HOW TO COMPLETE THIS TASK: In the data below, find the line containing "vfov_deg: 42.9", then set down that line and every later line up to and including the line containing "exposure_s: 1/30", exactly.

Data items
******

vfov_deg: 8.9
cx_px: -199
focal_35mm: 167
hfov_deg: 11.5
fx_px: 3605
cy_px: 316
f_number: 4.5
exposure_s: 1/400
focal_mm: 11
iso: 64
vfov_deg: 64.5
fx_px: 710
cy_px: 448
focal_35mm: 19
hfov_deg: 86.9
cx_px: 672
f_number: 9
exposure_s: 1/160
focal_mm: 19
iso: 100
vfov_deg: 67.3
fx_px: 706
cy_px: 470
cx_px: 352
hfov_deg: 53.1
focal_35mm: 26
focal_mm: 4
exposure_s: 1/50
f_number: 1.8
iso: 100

******

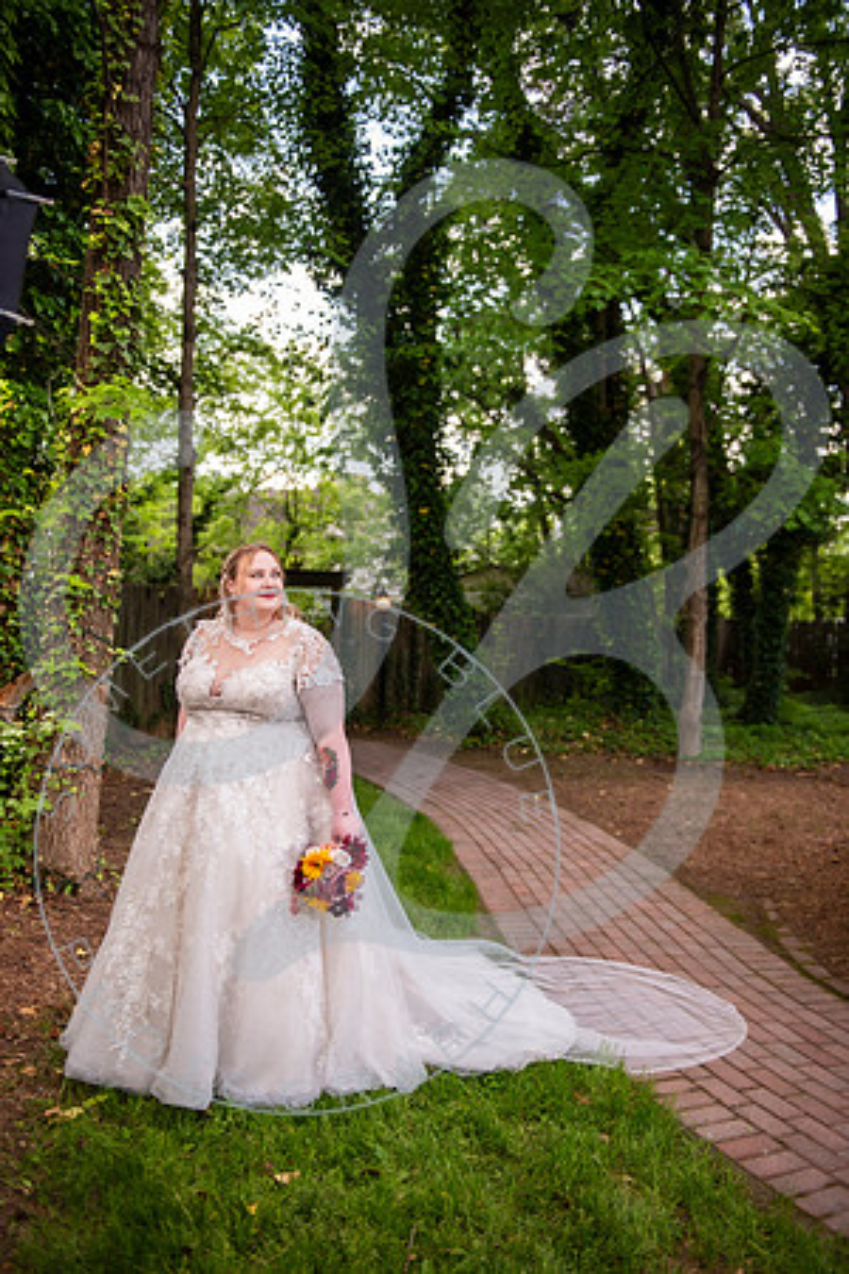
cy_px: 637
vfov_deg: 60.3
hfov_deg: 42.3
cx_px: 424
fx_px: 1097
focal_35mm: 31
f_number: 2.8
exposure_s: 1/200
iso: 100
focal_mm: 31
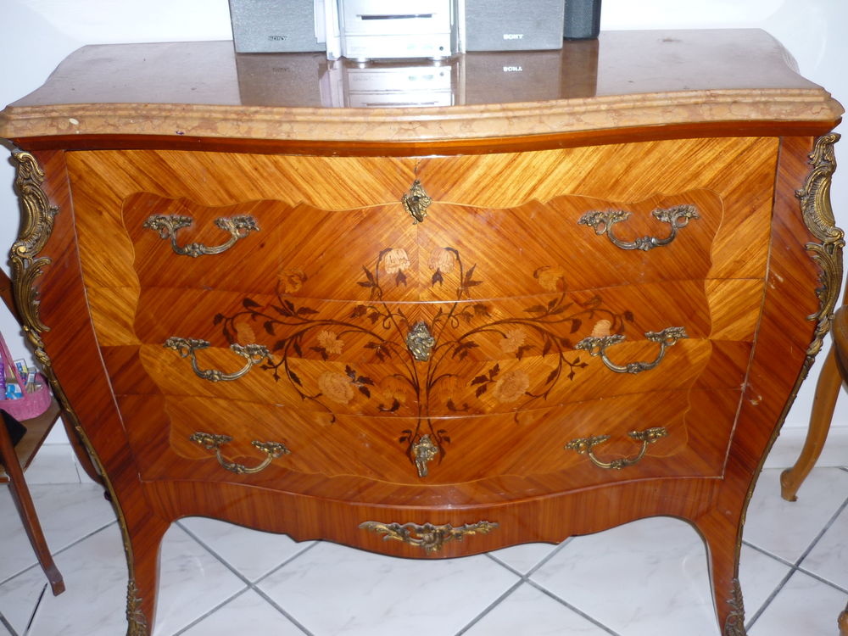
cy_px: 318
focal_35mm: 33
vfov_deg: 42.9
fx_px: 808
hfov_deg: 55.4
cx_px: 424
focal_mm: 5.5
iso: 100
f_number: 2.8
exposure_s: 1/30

******

TASK RESULT:
vfov_deg: 42.9
fx_px: 808
hfov_deg: 55.4
cx_px: 424
focal_mm: 5.5
iso: 100
f_number: 2.8
exposure_s: 1/30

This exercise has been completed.